J’ai rencontré Barack Obama il y a exactement cinq ans.

Et je suis si impressionné par cette rencontre, si frappé par ce qu’il me dit ainsi que par ce ton à la fois consensuel et tranchant, pacificateur et sans concession, dont nous savons désormais qu’il est sa signature, que j’en tire un portrait que j’intitule « Un Kennedy noir » avant que les éditeurs du magazine auquel je le destine ne me signifient, gentiment mais fermement : vous pouvez faire les prédictions que vous voulez ; vous êtes libre de vous ridiculiser en allant pêcher un parfait inconnu ; mais, de grâce, pas touche à l’icône ; hands off le saint patronyme des Kennedy ; en sorte que je change, effectivement, mon titre qui devient, non plus « Un Kennedy », mais « Un Clinton » noir – je ne me le suis jamais tout à fait pardonné…

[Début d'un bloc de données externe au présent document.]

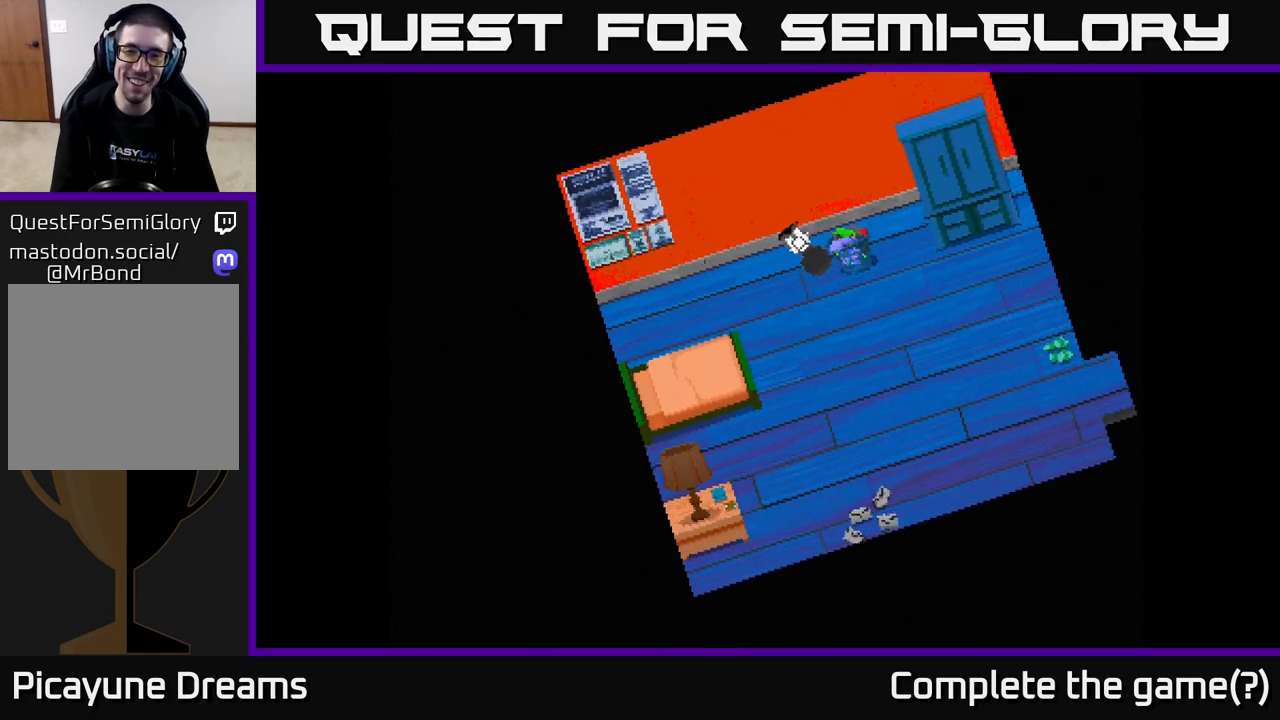
{"buttons": [], "left_stick": "left", "right_stick": "center", "events": [[167, "left_stick", "left"]]}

Car, dès ce jour-là, tout était dit.

Cet homme avait la trempe, non seulement d’un président, mais d’un réformateur de haut vol.

Cet intellectuel appartenait à une tradition qui, dans le débat qui a toujours divisé l’Amérique et qui consiste à savoir si elle invente une civilisation nouvelle ou si elle reste spirituellement européenne, plaide pour l’Europe, l’ancrage européen, la fidélité du Nouveau Monde à l’Ancien et à ses valeurs.

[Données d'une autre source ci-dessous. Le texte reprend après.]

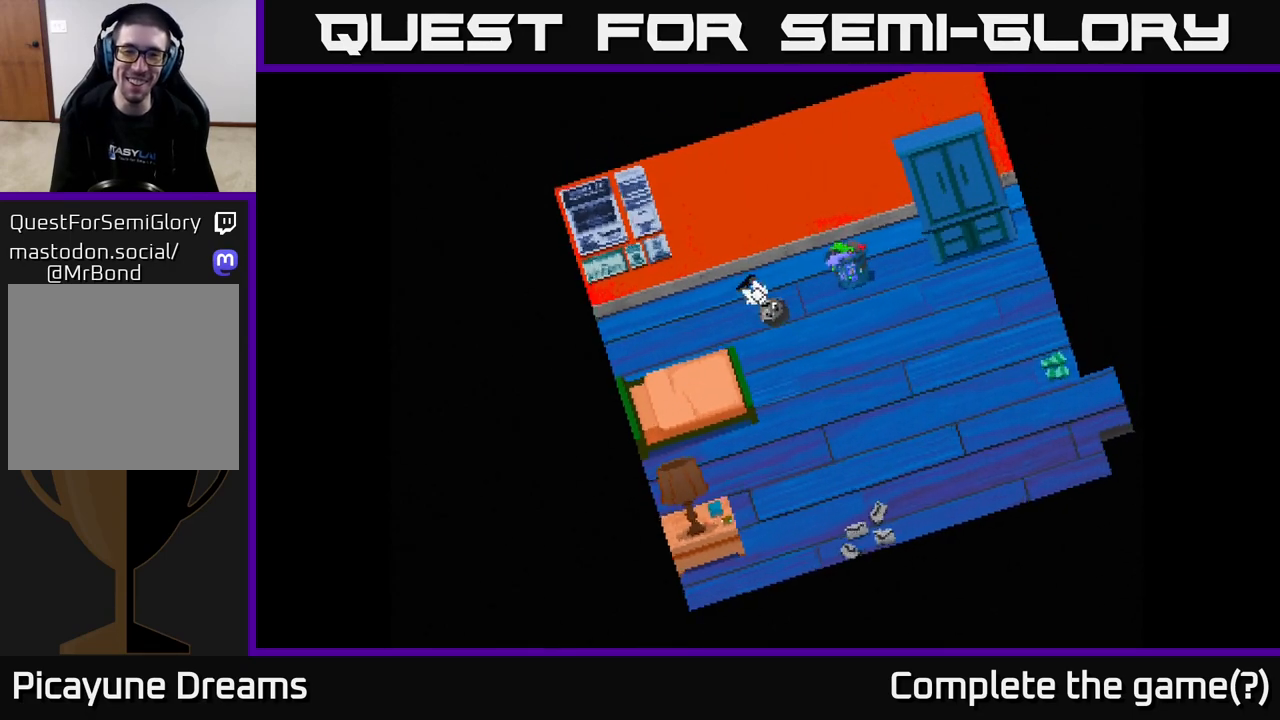
{"buttons": [], "left_stick": "left", "right_stick": "center", "events": []}
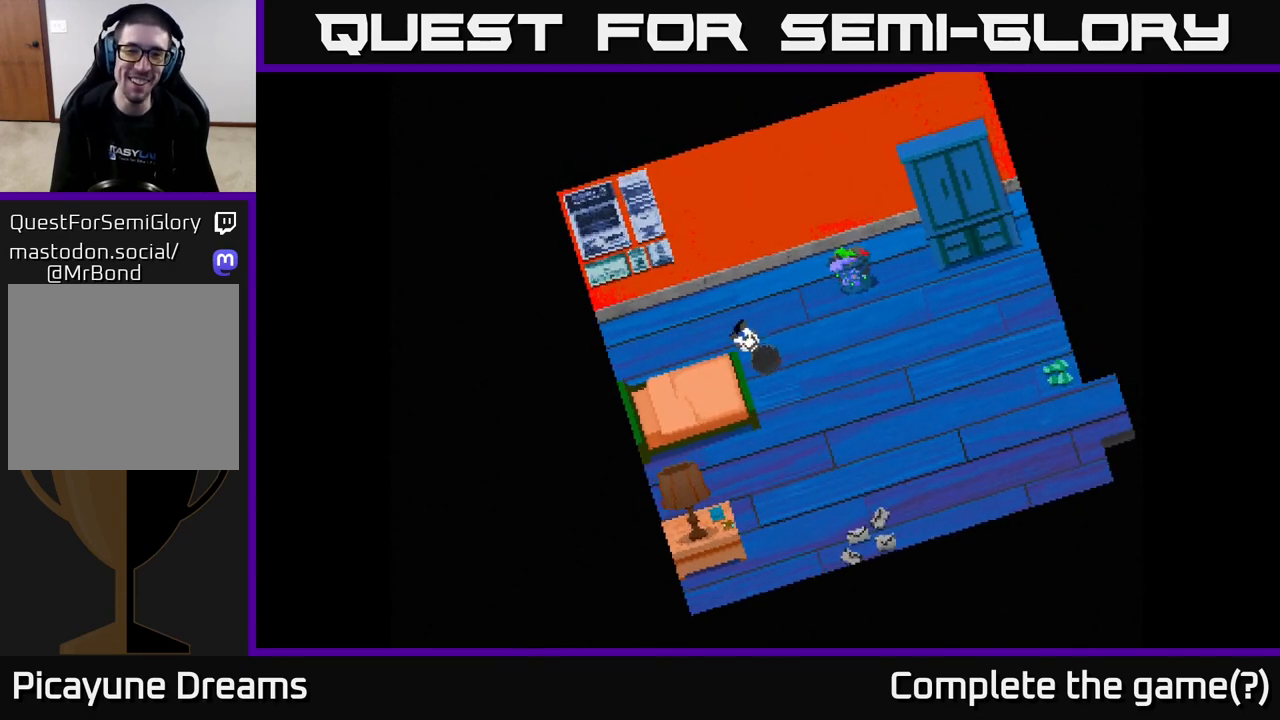
{"buttons": [], "left_stick": "left", "right_stick": "center", "events": [[50, "left_stick", "up-left"], [400, "left_stick", "left"]]}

Ce fils de père musulman qui tint à me raconter, ce jour-là, comment l’image du peuple d’Israël revenant sur sa terre après des siècles d’exil est de celles qui, dans l’enfance, ont forgé son caractère et son âme, était le seul de tous les leaders américains que je rencontrais capable de prendre à bras-le-corps l’insoluble problème posé par le conflit israélo-palestinien.

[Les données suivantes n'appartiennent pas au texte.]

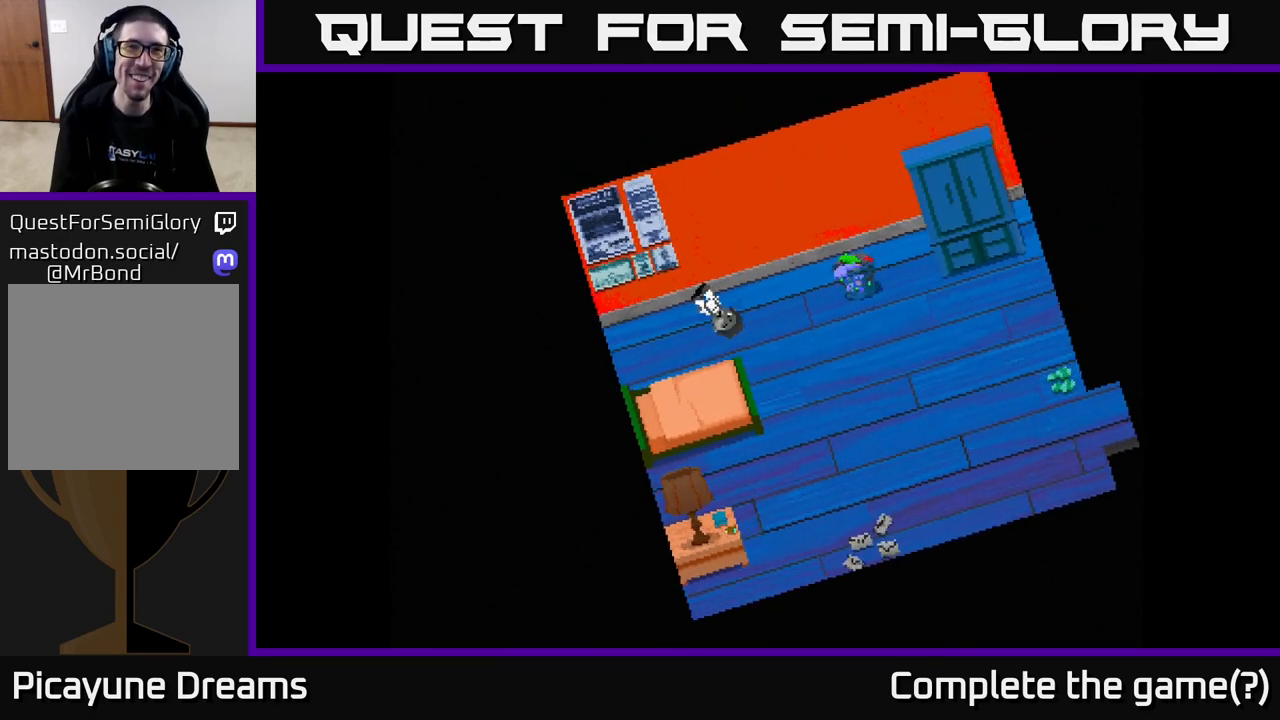
{"buttons": [], "left_stick": "up-left", "right_stick": "center", "events": [[400, "left_stick", "up-left"]]}
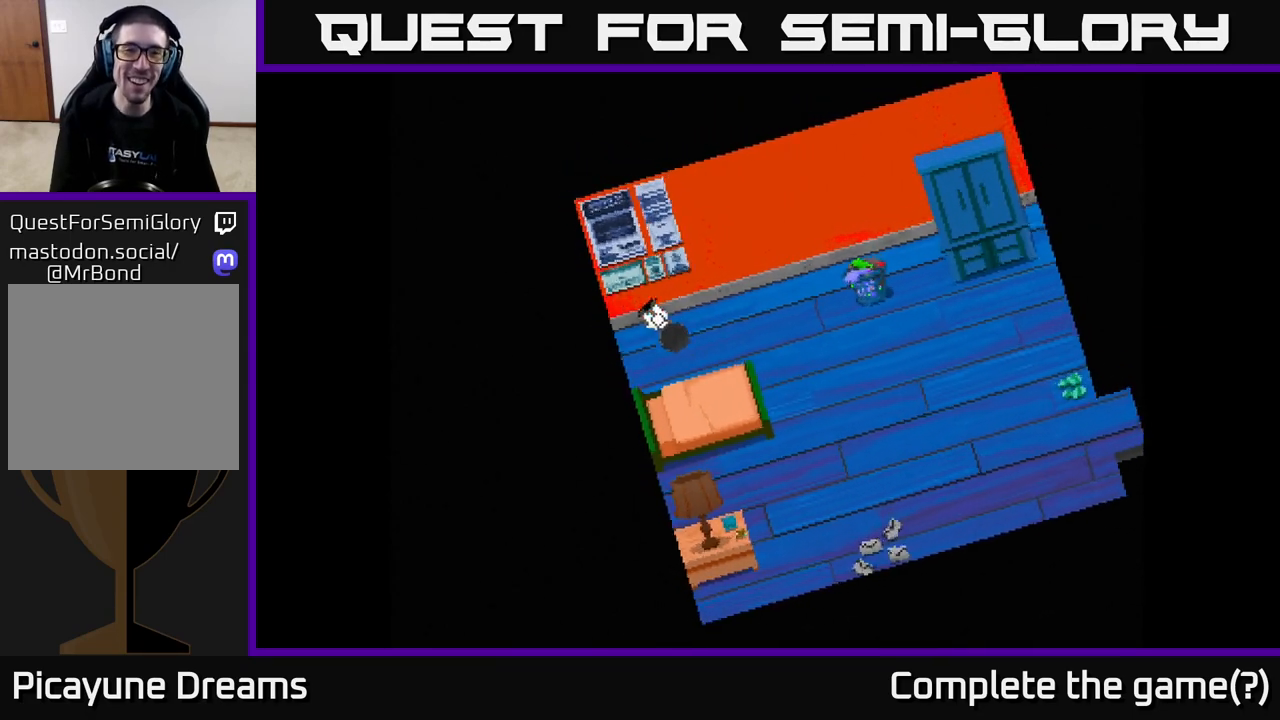
{"buttons": [], "left_stick": "down", "right_stick": "center", "events": [[450, "left_stick", "down"]]}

Et s’il y avait bien quelqu’un enfin qui, parce qu’il appartenait à l’une de ces minorités visibles qui composent le peuple américain, était en mesure d’adresser à la planète un message de fraternité et d’espoir, c’était encore et toujours lui – d’autant que, n’étant ni fils ni descendant d’esclaves, il pouvait faire cela sans rallumer, aux États-Unis même, la guerre des races et des cultures.

Telle était l’équation existentielle de celui qui est devenu, entre-temps, le 44e président des États-Unis.

L’antiaméricanisme étant la formule sacramentelle de la religion des temps modernes, je ne voyais que lui pour allumer le contre-feu.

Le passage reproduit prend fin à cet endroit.